When I was 13, I was beginning to learn about the complexities of truth. Two cousins told me about two documents. This knowledge helped me to understand that even official documents were produced by fallible people, and that humans' best efforts don't always succeed. One document was false, despite every effort to make it true. The other was true, despite every evidence that it was false.
My mother's cousin Bob (Robert Tiemann), worked for the Education Office of NASA, the National Aeronautics and Space Administration, when space was just a gleam in its eye. Was the general public aware, in the days before Sputnik, of the failed efforts by the United States to launch an Earth satellite?

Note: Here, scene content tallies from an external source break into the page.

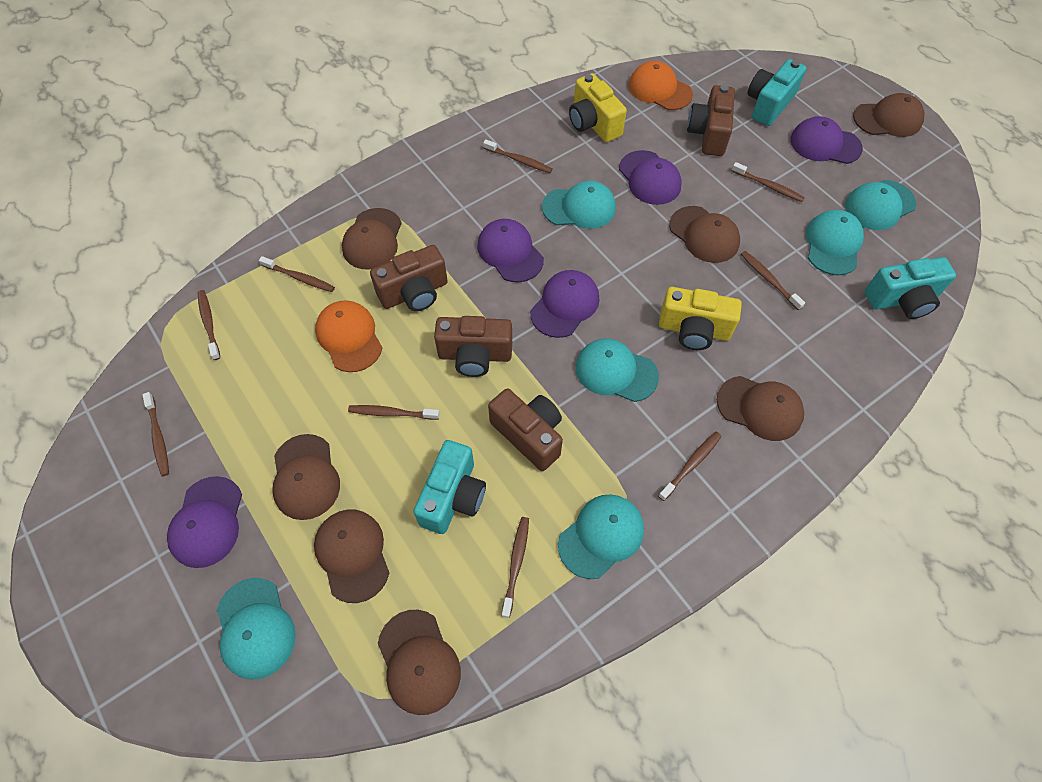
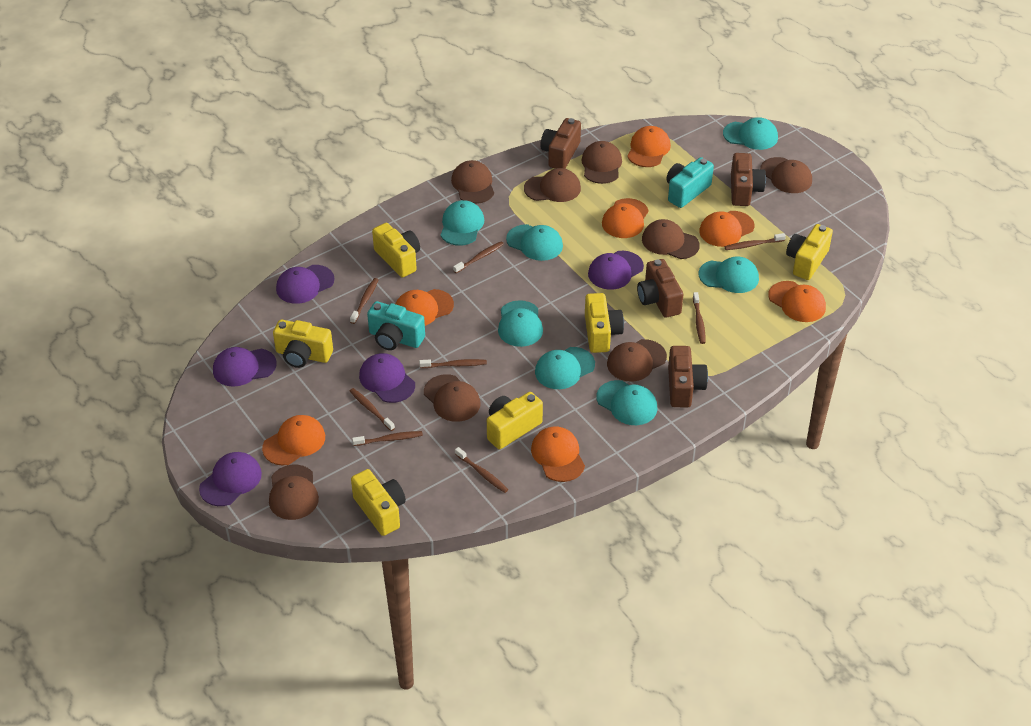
brown cap: 7 -> 8
brown toothbrush: 9 -> 8
orange cap: 2 -> 7
turquoise camera: 3 -> 2
turquoise cap: 6 -> 7
yellow camera: 2 -> 6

For each such launch - all of them failures - a press release had to be ready in the event that it succeeded.
The press releases listed such launch details as satellite weight and orbit descriptions - all of it irrelevant after the shot failed.

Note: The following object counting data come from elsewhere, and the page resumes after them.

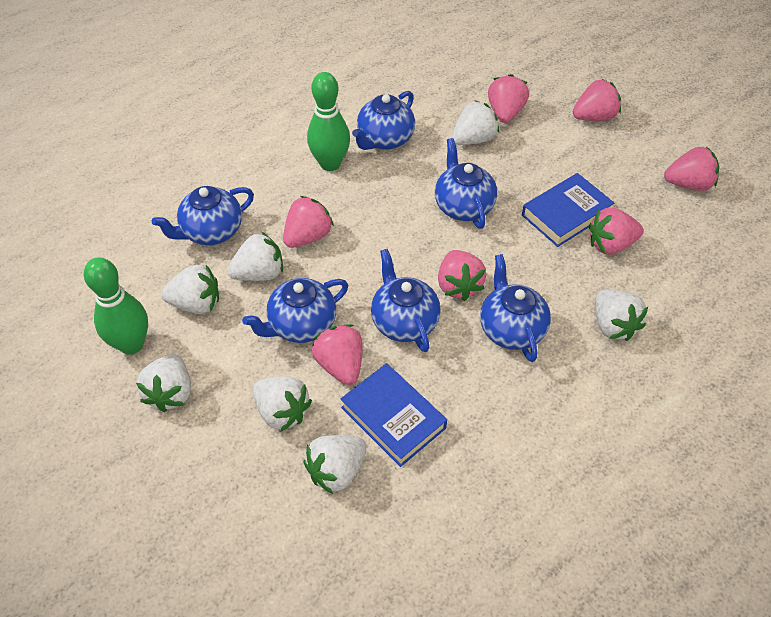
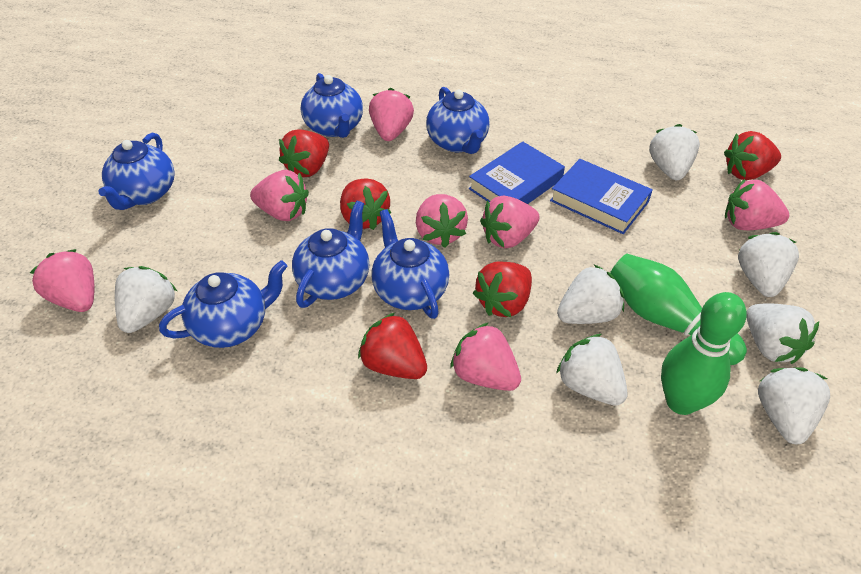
red strawberry: 0 -> 5

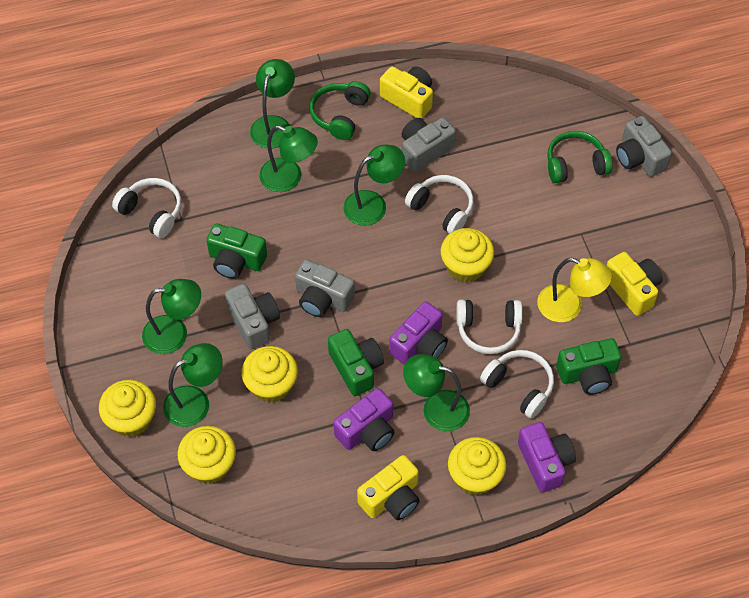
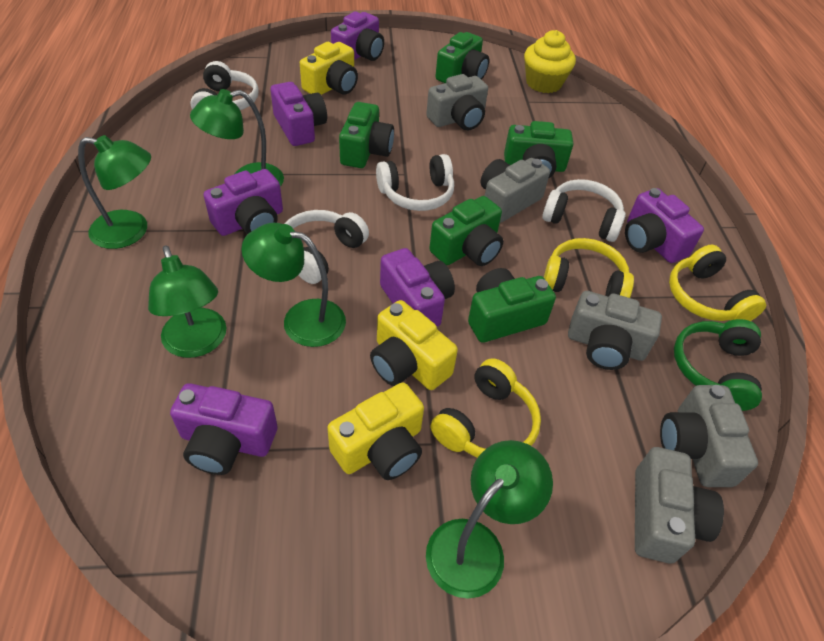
green camera: 3 -> 5
green headphones: 2 -> 1
green lamp: 6 -> 5
grey camera: 4 -> 5
purple camera: 3 -> 6
yellow cupcake: 5 -> 1
yellow headphones: 0 -> 3
yellow lamp: 1 -> 0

Once the US had a satellite up (Explorer I, in January 1958), Bob brought me a press release prepared for one of the failed shots, carefully stamped "embargoed, do not print until released." I was impressed, my eighth-grade science teacher was impressed, and I think I learned a lot from that failure. Failed launches hadn't cost lives, yet, and there was hardly a better example for a space-struck adolescent of "try, try again."
Through 32 years of teaching, I've preached to every class: "If everything you try works, it mainly proves that you haven't been trying enough things." You can't know your limits unless you try.

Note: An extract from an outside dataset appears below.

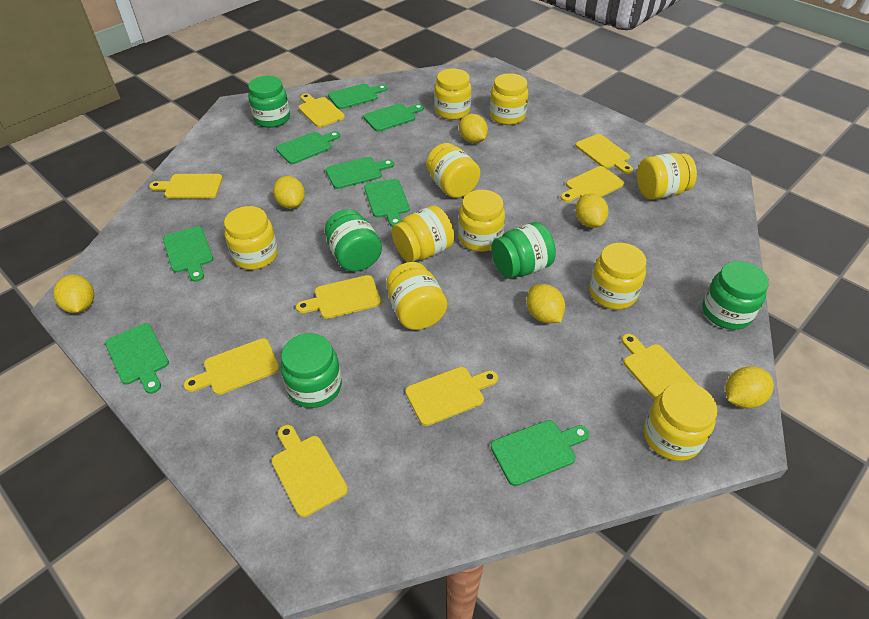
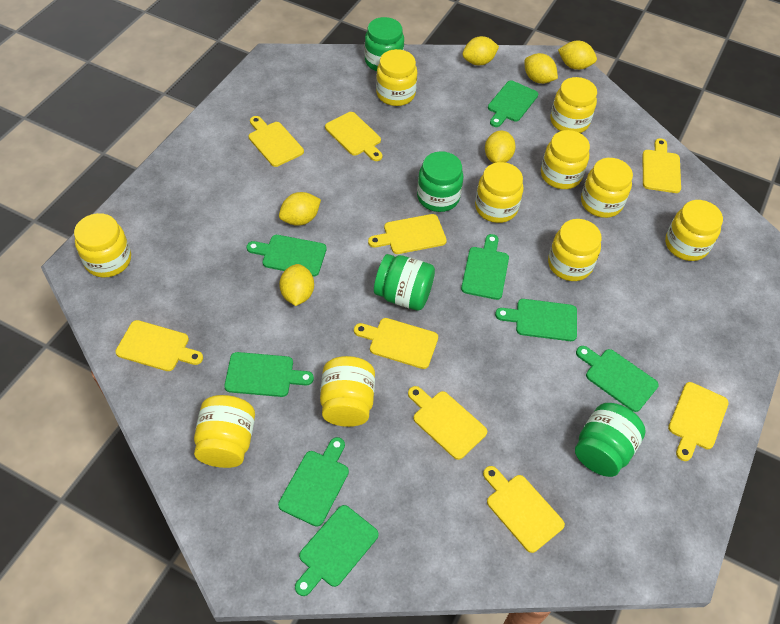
green jar: 5 -> 4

My brother and I were among the beneficiaries of the fact that the launch of the Soviet Union's Sputnik (Oct. 4, 1957) succeeded before the US got a satellite up. The result was a burst of education funding generally, and of science education in particular, that lasted until we completed our PhDs. Education funding has been more problematic in recent years. In my last decade of teaching computer science, most of my graduate students were from overseas.
Bob's brother, Arthur Tiemann, worked for the World Bank. I think it was also in 1957 that he worked for some weeks in Kuala Lumpur, the capital of then-newly independent Malaya (subsequently part of modern-day Malaysia).
Arthur kept kosher, unlike many of my relatives, and wasn't sure how he'd have to restrict his diet in Kuala Lumpur.
Shortly after his arrival, he asked the appropriate government official, "Are there any Jews in Kuala Lumpur?" "No," was the reply. "Are you sure?" "Yes," said the minister, "we just finished a census, and had a box for Jews to check. No one checked that box."
Arthur doubted that any survey could be that complete.
He kept his eyes open. A few days later he was buying postcards to send home and looked at the greeting cards in the shop. There were cards for the Christian holidays, for the Muslim holiday Eid, and a few cards for Rosh Hashanah - the Jewish New Year.
"Who buys those?" Arthur asked the shopkeeper. "Diplomats" was the reply, and then, "Oh, yes, and one family from the yard-goods market."
Arthur walked several blocks to the yard-goods market.
In the fifth or sixth little shop, he observed, on the shelf behind the counter, a Jewish prayer book. Yes, the family was Jewish. Communication was not as easy as it might have been: Arthur spoke English and Yiddish, the language based on Medieval German spoken by the north European, or Ashkenazic, Jews. The man in Kuala Lumpur - I think his name was Mr. Elias - spoke not Yiddish but Ladino, the Spanish-based language of the Mediterranean, or Sephardic, Jews.
Once a translator was found, Elias explained: His family had been expelled from Spain and settled in Persia in the 1400s. Many years later, a branch of the family came as traders to Singapore. They had prospered in Singapore, and now he had brought his wife and young children to Kuala Lumpur to see if it was reasonable to extend the family business there.
If Malaya was a good place to live and work, Elias said, enough Jews would move from Singapore to Kuala Lumpur to establish a small Jewish community.
Before leaving Singapore, he added, he had learned to butcher chickens in the kosher manner. He could provide Arthur with kosher chicken and some other kosher cooking during Arthur's stay in Malaysia.
Before he left Kuala Lumpur, Arthur remarked to Elias how glad he was that the census had been wrong. "No," the shopkeeper said, "The census is exactly right. I have looked carefully, There are no other Jews in Kuala Lumpur.
"We arrived one week after the census was taken."